Bankalar açısından faizler açısından yaratabilecek yatırım hikayesinin, enflasyon ve kur tarafından bir olumsuzluk yaşanmazsa 4Ç19 döneminde yazılmasını bekleriz. 2Ç19 mevcut olumsuzlukların sürdüğü bir dönem olarak geride kalırken, 3Ç19 döneminde ise faizlerdeki düşüşün etkisi tam hissedilemeyecektir.
Yine bilançoların kur ve faiz değişkenlerinden ve iç piyasa koşullarından ve ekonomideki güncel faktörlerden etkilenmesini bekliyoruz.
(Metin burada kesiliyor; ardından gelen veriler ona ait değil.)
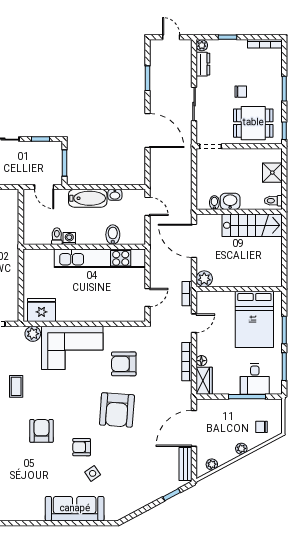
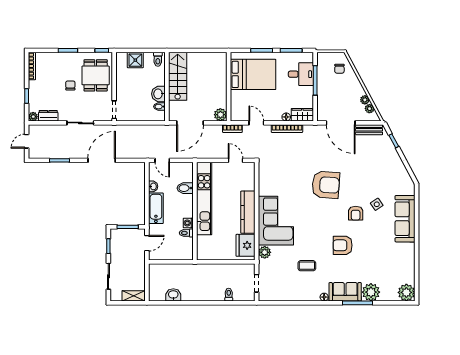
door: (147, 206) -> (162, 160), swing flipped
kitchen counter: (83, 313) -> (248, 212), added
armchair: (124, 364) -> (289, 179), removed
plant: (241, 449) -> (365, 100), moved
Bu nedenle sektörel olarak veya şirket bazında bile belli ayrışımlar görebiliriz. Operasyonel olarak beğendiğimiz sektörler ve şirketler var, onların belli bir istikrarı korumasını bekleriz.
İlk çeyrekte TRY, USD ve EUR gibi majör para birimlerine karşı değer kaybettiği için döviz pozisyon açığı olan firmaların bilançoları bir miktar olumsuz etkilenmişti. İkinci çeyrekte ise şu ana kadar nette TRY USD’ye karşı %2,3, EUR’ya karşı %3,7 değer kaybetmiştir. Mart sonunda ve Nisan – Mayıs döneminde kurda hareketler ağırlıklı olarak yukarı doğru gerçekleşse de (siyasi/jeopolitik riskler, ABD ile ilişkiler, finansal piyasa dalgalanmaları), enflasyonda görece düzelme, Fed’den faiz indirim beklentilerinin artması ve genel piyasa iyimserliği ile kur son günlerde düşüşe geçmiştir. Bu şekliyle finansman kalemlerinde kur farkından kaynaklı aşırı değişimler olmayabilir.
Söz konusu değişkenler itibariyle, bilanço beklentilerimize bakacak olursak geçen yıla karını ciddi anlamda artırmasını beklediğimiz şirket sayısının az olduğunu görüyoruz. Küresel ekonomilerdeki aşağı yönlü riskler, sipariş ve tedarik zincirleri ile dış talep etkeni üzerinde olumsuz etki yaratan ve yaratabilecek faktörler olarak öne çıkarken, enerji maliyetleri tarafında jeopolitik gerginlikler nedeniyle oluşan yukarı yönlü baskı sanayi şirketlerinin kar marjlarını olumsuz etkileyebilir. Enerji sektörünü yüksek döviz borçluluğu itibariyle riskli bulmaya devam ederken, iç talebe bağlı olarak iş yapan tüketici bazlı sektörler de pazardaki daralmanın etkilerini hissetmişlerdir. Bu dönemde, değişen tüketici tercihleri itibariyle sektörlerin daha çok ÖTV indirimi gibi vergi teşvikleri ile destek bulmaya çalıştığı gözlenmiştir. Vergi teşvikleri 30 Haziran’dan sonra devam ettirilmediği için, tüketici bazlı sektörlerde büyüme 3Ç19 ve sonrasında tamamen faiz maliyetleri üzerinden dönecektir.
Kar artış beklentilerimiz kapsamında; 2Ç19 döneminde geçen seneye göre zarardan kara geçmesini beklediğimiz Türk Telekom, Atatürk Havalimanı’ndan İstanbul Havalimanı’na geçiş sonrasında ana üssü Sabiha Gökçen Havalimanı’nda artan trafik etkisiyle havacılıkta pozitif ayrışan Pegasus, faizlerde ve enflasyonda yaşanması beklenen düşüş itibariyle Arçelik ve Tofaş, döviz getiren yurtdışı işlerinin sürekliliği ile Tekfen Holding öne çıkardığımız hisseler olmuştur.